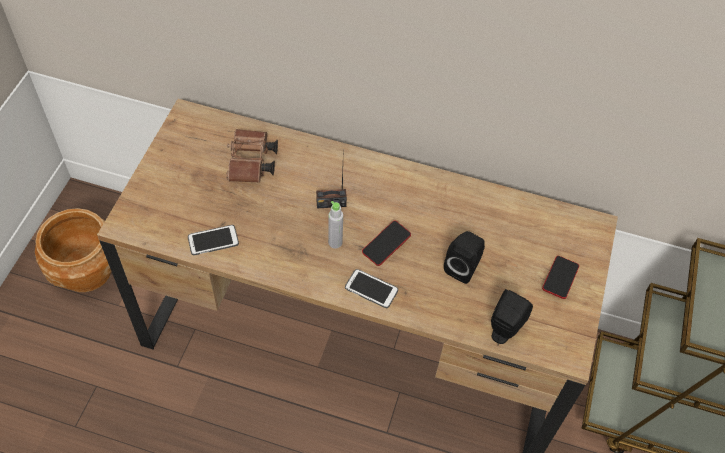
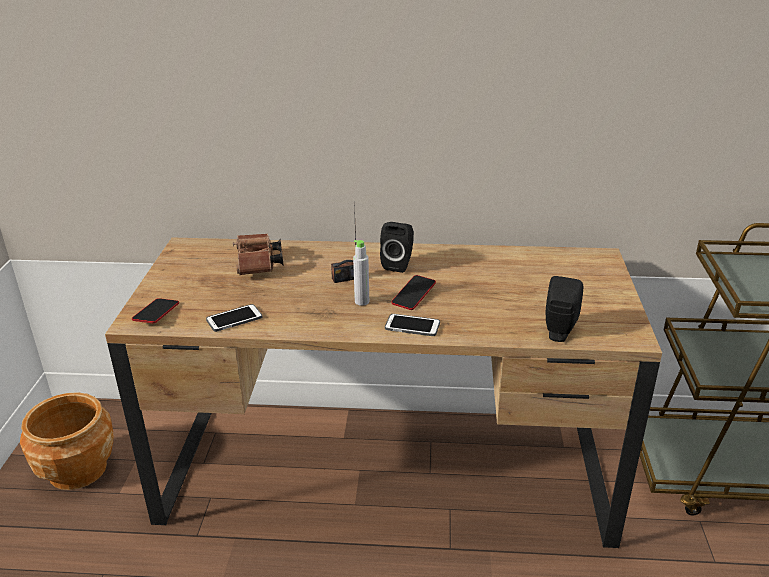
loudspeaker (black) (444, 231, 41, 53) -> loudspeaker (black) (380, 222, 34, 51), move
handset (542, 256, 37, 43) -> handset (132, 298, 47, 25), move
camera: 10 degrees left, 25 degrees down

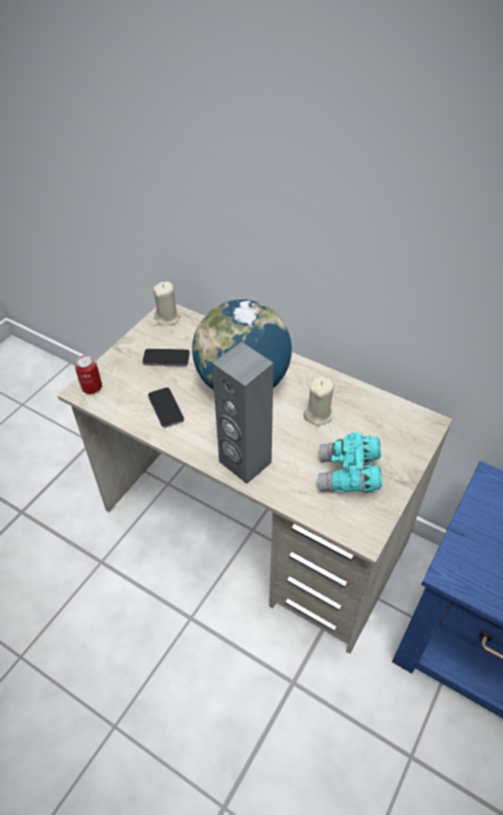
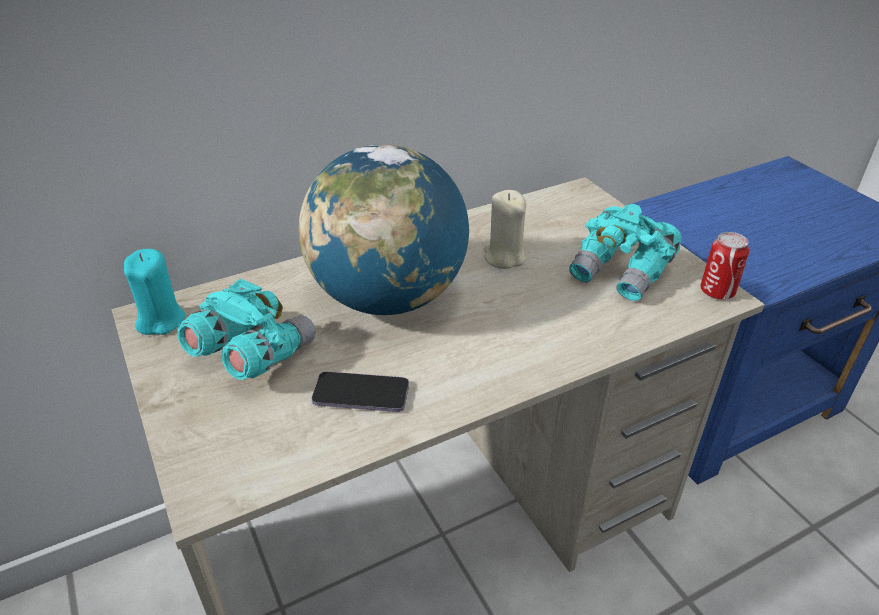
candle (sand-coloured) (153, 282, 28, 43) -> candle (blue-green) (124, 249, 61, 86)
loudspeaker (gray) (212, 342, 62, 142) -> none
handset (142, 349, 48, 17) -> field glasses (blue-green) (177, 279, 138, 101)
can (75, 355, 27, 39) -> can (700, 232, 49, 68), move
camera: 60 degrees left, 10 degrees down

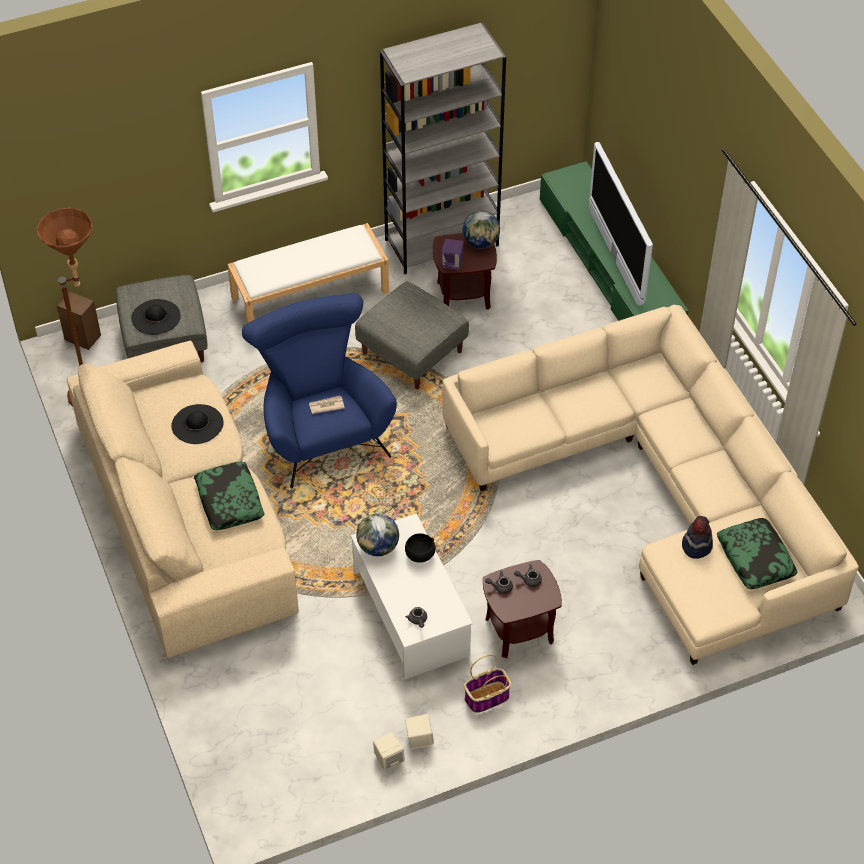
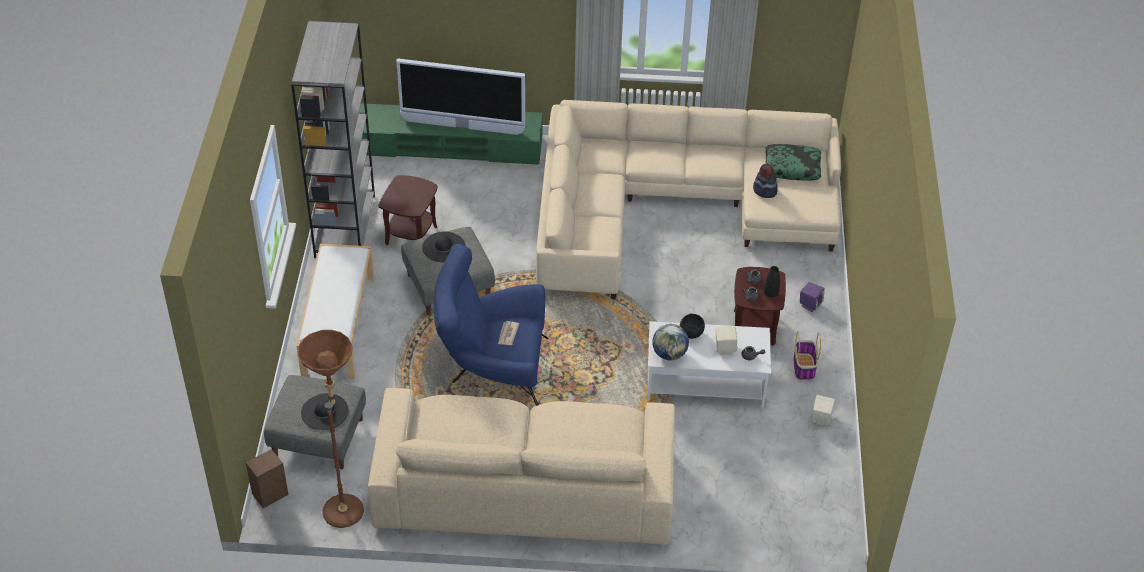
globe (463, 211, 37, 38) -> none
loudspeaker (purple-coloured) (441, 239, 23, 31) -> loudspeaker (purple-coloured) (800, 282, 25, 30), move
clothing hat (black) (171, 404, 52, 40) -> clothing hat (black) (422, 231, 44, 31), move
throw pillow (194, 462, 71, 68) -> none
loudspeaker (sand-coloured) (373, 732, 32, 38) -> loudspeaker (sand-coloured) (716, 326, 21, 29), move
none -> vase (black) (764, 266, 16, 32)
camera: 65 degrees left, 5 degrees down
^^^^
### WHAT YOU NEED TO DO
Copy out each line of the data in which the word "degrees" appears.

### EXERCISE SOLUTION
camera: 10 degrees left, 25 degrees down
camera: 60 degrees left, 10 degrees down
camera: 65 degrees left, 5 degrees down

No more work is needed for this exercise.